In Maciek Jasik’s on-going project, Bypassing the Rational, washes of color bleed from soft coral to fuchsia and aquamarine in a painterly approach to the photographic image. I can’t help but let my mind wander when looking at these works; I’m free to make associative correlations, not necessarily photographic in nature, but instead the color field paintings of Mark Rothko or the light installations of James Turrell. Both consider color simple at first glance yet infinitely more complex the longer you look.
Instead of allowing my eyes to fall out of focus with the camera’s lens, I act against my inclinations and focus the gauzy shapes within the frame into rendered arms, legs, hands and feet. What emerges from his diffuse forms transform into figures in some unnamed ethereal bath. Jasik’s subjects, many of which are dancers, appear to drift into being. They are, if anything, not rendered by their specificity, but instead by some universal essence; a gesture of humanness. They are, after all, just bodies in motion not unlike the ancient Greek, Venus de Milo chiseled in stone. But unlike the anatomical accuracy of Greco-Roman sculpture, which emulates a nearly scientific likeness to the human form, Bypassing the Rational, loosens its grip on such distinctions.

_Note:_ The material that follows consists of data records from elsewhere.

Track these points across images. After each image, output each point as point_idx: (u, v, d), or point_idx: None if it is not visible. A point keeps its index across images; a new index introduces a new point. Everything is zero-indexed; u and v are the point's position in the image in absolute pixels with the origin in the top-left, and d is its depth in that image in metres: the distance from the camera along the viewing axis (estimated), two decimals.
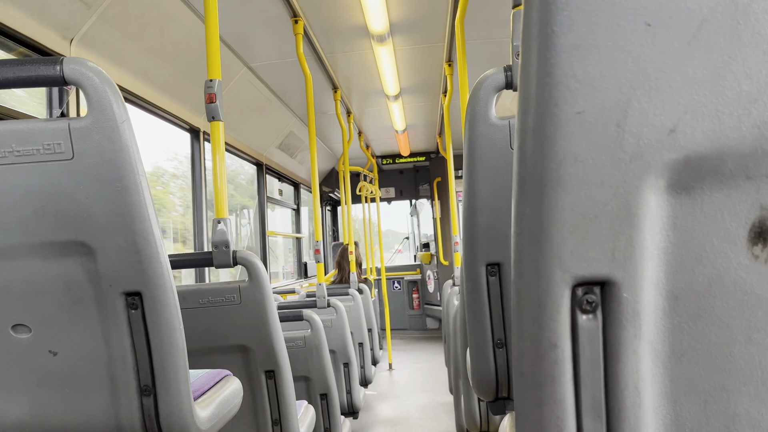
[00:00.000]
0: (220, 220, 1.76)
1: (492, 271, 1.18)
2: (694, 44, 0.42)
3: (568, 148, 0.44)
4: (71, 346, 1.03)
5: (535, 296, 0.47)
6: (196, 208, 3.80)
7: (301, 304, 3.11)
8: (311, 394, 2.62)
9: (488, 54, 4.09)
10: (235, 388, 1.36)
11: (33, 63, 0.94)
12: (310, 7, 3.24)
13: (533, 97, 0.44)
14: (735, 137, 0.43)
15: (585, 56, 0.42)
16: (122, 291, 1.00)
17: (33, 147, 0.94)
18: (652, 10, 0.42)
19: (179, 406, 1.04)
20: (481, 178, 1.13)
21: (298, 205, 6.95)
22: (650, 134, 0.43)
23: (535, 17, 0.43)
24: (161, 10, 2.80)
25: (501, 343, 1.21)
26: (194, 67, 3.31)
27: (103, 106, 0.92)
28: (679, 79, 0.42)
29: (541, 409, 0.48)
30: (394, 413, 4.42)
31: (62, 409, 1.05)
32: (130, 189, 0.94)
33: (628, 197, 0.44)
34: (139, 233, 0.96)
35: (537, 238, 0.46)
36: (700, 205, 0.44)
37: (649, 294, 0.46)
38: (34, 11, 2.16)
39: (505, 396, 1.25)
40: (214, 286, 1.68)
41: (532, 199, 0.45)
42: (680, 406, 0.47)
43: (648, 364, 0.47)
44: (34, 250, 0.98)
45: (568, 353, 0.47)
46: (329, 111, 5.29)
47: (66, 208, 0.95)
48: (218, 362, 1.70)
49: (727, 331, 0.45)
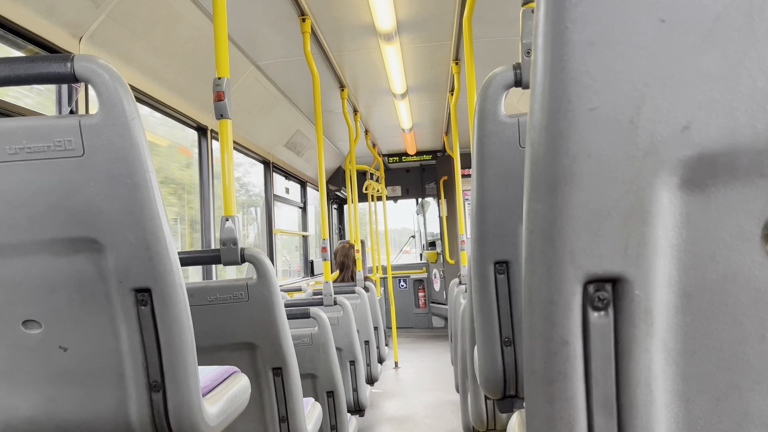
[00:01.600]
0: (228, 218, 1.77)
1: (500, 269, 1.18)
2: (708, 40, 0.42)
3: (581, 144, 0.43)
4: (81, 342, 1.03)
5: (547, 293, 0.46)
6: (203, 206, 3.81)
7: (308, 302, 3.12)
8: (318, 391, 2.63)
9: (496, 52, 4.07)
10: (244, 385, 1.37)
11: (44, 60, 0.95)
12: (318, 5, 3.24)
13: (546, 93, 0.44)
14: (749, 134, 0.42)
15: (599, 52, 0.42)
16: (132, 287, 1.00)
17: (44, 144, 0.94)
18: (666, 6, 0.41)
19: (188, 402, 1.05)
20: (489, 175, 1.13)
21: (305, 204, 6.96)
22: (664, 131, 0.43)
23: (548, 13, 0.43)
24: (170, 8, 2.81)
25: (509, 341, 1.21)
26: (202, 66, 3.32)
27: (113, 103, 0.93)
28: (694, 75, 0.42)
29: (552, 407, 0.48)
30: (401, 411, 4.42)
31: (72, 405, 1.05)
32: (140, 186, 0.95)
33: (641, 194, 0.44)
34: (149, 230, 0.97)
35: (549, 234, 0.46)
36: (713, 203, 0.44)
37: (662, 291, 0.46)
38: (43, 9, 2.17)
39: (513, 394, 1.25)
40: (222, 284, 1.69)
41: (544, 195, 0.45)
42: (692, 403, 0.47)
43: (660, 361, 0.47)
44: (45, 246, 0.99)
45: (579, 350, 0.47)
46: (336, 109, 5.29)
47: (77, 205, 0.96)
48: (226, 359, 1.71)
49: (740, 329, 0.45)
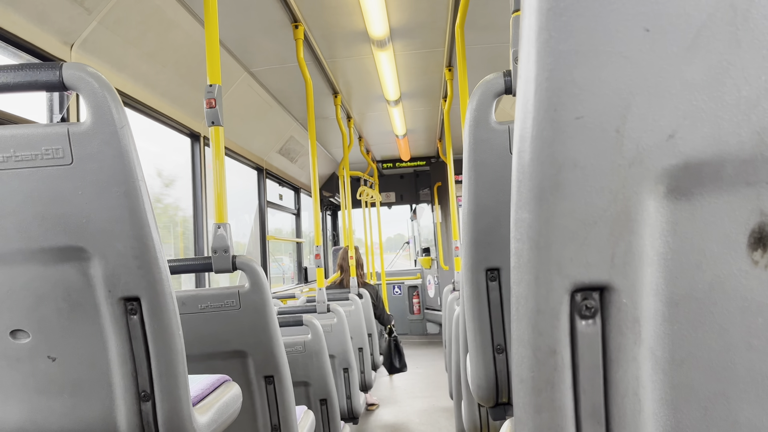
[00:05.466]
0: (220, 225, 1.76)
1: (492, 276, 1.18)
2: (693, 49, 0.42)
3: (567, 153, 0.43)
4: (70, 352, 1.02)
5: (534, 302, 0.46)
6: (196, 213, 3.80)
7: (301, 309, 3.11)
8: (311, 399, 2.61)
9: (488, 59, 4.09)
10: (235, 394, 1.36)
11: (33, 68, 0.94)
12: (311, 12, 3.25)
13: (532, 102, 0.44)
14: (734, 143, 0.42)
15: (584, 62, 0.42)
16: (121, 296, 0.99)
17: (33, 152, 0.93)
18: (650, 15, 0.41)
19: (178, 411, 1.04)
20: (481, 182, 1.13)
21: (299, 210, 6.95)
22: (649, 140, 0.43)
23: (532, 23, 0.43)
24: (162, 15, 2.81)
25: (501, 348, 1.20)
26: (195, 72, 3.32)
27: (102, 111, 0.92)
28: (678, 84, 0.42)
29: (541, 416, 0.47)
30: (395, 419, 4.40)
31: (61, 415, 1.04)
32: (129, 194, 0.94)
33: (627, 203, 0.44)
34: (139, 239, 0.96)
35: (536, 243, 0.46)
36: (699, 211, 0.44)
37: (649, 300, 0.45)
38: (35, 16, 2.17)
39: (506, 401, 1.24)
40: (214, 292, 1.68)
41: (530, 204, 0.45)
42: (680, 413, 0.47)
43: (648, 370, 0.46)
44: (33, 255, 0.98)
45: (567, 359, 0.47)
46: (330, 116, 5.29)
47: (65, 214, 0.95)
48: (217, 368, 1.70)
49: (727, 338, 0.45)
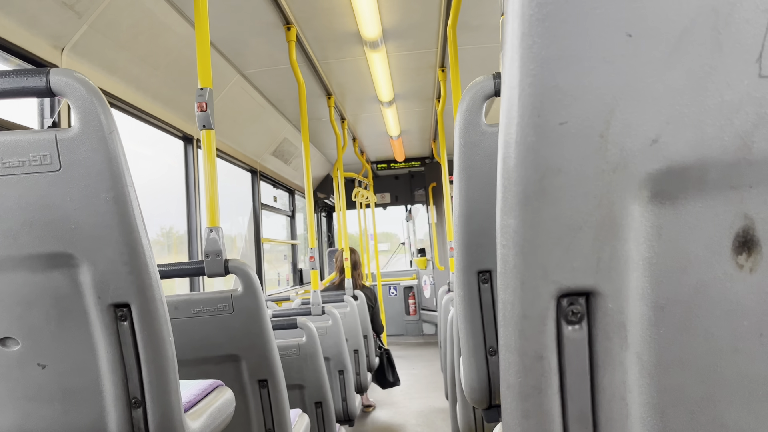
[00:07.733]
0: (212, 229, 1.75)
1: (484, 279, 1.18)
2: (675, 54, 0.42)
3: (551, 159, 0.43)
4: (60, 359, 1.02)
5: (521, 308, 0.46)
6: (189, 217, 3.79)
7: (295, 312, 3.10)
8: (306, 402, 2.60)
9: (481, 60, 4.10)
10: (227, 398, 1.35)
11: (19, 74, 0.93)
12: (303, 14, 3.24)
13: (516, 107, 0.44)
14: (718, 147, 0.42)
15: (567, 67, 0.42)
16: (111, 303, 0.99)
17: (20, 158, 0.93)
18: (633, 20, 0.41)
19: (169, 417, 1.03)
20: (471, 185, 1.13)
21: (293, 212, 6.94)
22: (633, 144, 0.43)
23: (515, 28, 0.43)
24: (153, 18, 2.80)
25: (493, 350, 1.20)
26: (187, 75, 3.31)
27: (90, 117, 0.92)
28: (661, 89, 0.42)
29: (528, 421, 0.47)
30: (391, 420, 4.40)
31: (50, 422, 1.04)
32: (118, 200, 0.94)
33: (611, 208, 0.44)
34: (128, 244, 0.95)
35: (521, 249, 0.45)
36: (684, 215, 0.44)
37: (635, 304, 0.46)
38: (25, 20, 2.16)
39: (499, 404, 1.24)
40: (207, 296, 1.67)
41: (515, 210, 0.45)
42: (667, 417, 0.47)
43: (635, 374, 0.46)
44: (21, 262, 0.97)
45: (554, 365, 0.47)
46: (323, 117, 5.29)
47: (54, 220, 0.94)
48: (211, 372, 1.69)
49: (712, 342, 0.45)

It’s easy to suggest that his work sits in the gestalt of a larger conversation within art, not just the photographic medium and the photographers thinking about and contending with abstraction. So it came as no surprise to me when I learned that Jasik is influenced primarily by painters from Francis Bacon to Picasso.
Respectively, Bacon encapsulates motion with violent, elongated brush strokes; and Picasso, intentionally distorts perception by compressing multiple “views” within a single painting, as a way of presenting every angle simultaneously. Jasik, too, has a tactic: a waxy substance is warmed and smeared over the lens to force the viewer’s eyes away from what is being photographed, and instead guiding them toward thinking about how we are seeing.
In ‘The Edge of Vision: The Rise of Abstraction in Photography’, Lyle Rexer suggests that, “we feel throughout the history of photography a chafing at its limited, an impatience with the mere visuality, and a wish for some more intimate expression of the world’s relation—but one somehow made available through the eyes.” Which I take to mean, that the evidentiary thrust of the photographic can have its shortcomings too. There is, at times, something to be desired when it comes to getting at the essence of a deeper emotional and psychological meaning within the confides of an undistorted image.
When the photograph divests from the pictorial, wholly refusing the clarity that contemporary photographic mechanisms allow for, there’s room to subvert the making of one’s own perception of the world around them.